Lars Schumacher’s postcard collages stand firmly within the international tradition of Mail Art, yet they expand it with a contemporary, painterly intensity. Each card is a small travelling exhibition: a hybrid object where abstract expressionist surfaces meet fragments of global visual culture — stamps, comic panels, aviation imagery, street scenes, and the unmistakable traces of postal circulation.

Mail Art, since its emergence in the 1960s through networks such as Fluxus and the New York Correspondence School, has always challenged the boundaries of authorship, distribution, and artistic value. It privileges exchange over exclusivity, circulation over permanence, and the democratic gesture of sending art directly into the world. Schumacher’s works embrace this ethos while adding a distinctly material presence. The thick layers of paint, the vivid chromatic fields, and the tactile collage elements transform each postcard into a miniature object of resistance against digital ephemerality.

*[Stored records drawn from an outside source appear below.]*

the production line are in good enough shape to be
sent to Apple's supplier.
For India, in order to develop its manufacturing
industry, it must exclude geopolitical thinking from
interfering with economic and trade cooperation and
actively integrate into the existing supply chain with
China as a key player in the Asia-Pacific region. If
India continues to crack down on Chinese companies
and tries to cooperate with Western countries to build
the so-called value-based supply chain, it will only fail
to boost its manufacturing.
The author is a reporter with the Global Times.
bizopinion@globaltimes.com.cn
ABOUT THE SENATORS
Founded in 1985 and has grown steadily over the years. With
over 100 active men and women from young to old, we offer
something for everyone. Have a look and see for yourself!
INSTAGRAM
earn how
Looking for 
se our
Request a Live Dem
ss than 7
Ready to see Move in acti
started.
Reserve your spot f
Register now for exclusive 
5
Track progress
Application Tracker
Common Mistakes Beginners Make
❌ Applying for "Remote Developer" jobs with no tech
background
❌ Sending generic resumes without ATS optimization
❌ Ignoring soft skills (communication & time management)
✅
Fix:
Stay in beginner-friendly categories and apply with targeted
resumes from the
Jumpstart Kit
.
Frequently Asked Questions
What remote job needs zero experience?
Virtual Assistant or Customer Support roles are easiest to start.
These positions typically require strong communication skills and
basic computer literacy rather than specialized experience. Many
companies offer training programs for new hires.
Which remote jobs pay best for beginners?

In Schumacher’s compositions, the stamp becomes more than a functional marker — it becomes a symbol of global connectivity, a relic of state authority, and a poetic fragment of travel. Comic imagery introduces narrative tension, while the bold painterly gestures anchor the pieces in the physicality of the studio. The result is a dynamic interplay between movement and stillness, between the intimate scale of a postcard and the expansive histories it references.

By sending these works through the postal system, Schumacher activates them fully: they accumulate marks, cancellations, and traces of handling. They become co-authored by postal workers, machines, and the unpredictable choreography of international logistics. Each card arrives not only as an artwork but as a lived experience — a document of transit, chance, and human connection.

Schumacher’s POSTKUNST is therefore both an homage to Mail Art’s global lineage and a contemporary reimagining of it. His postcards are not merely images; they are gestures of exchange, invitations to dialogue, and vibrant reminders that art can travel, surprise, and connect across borders.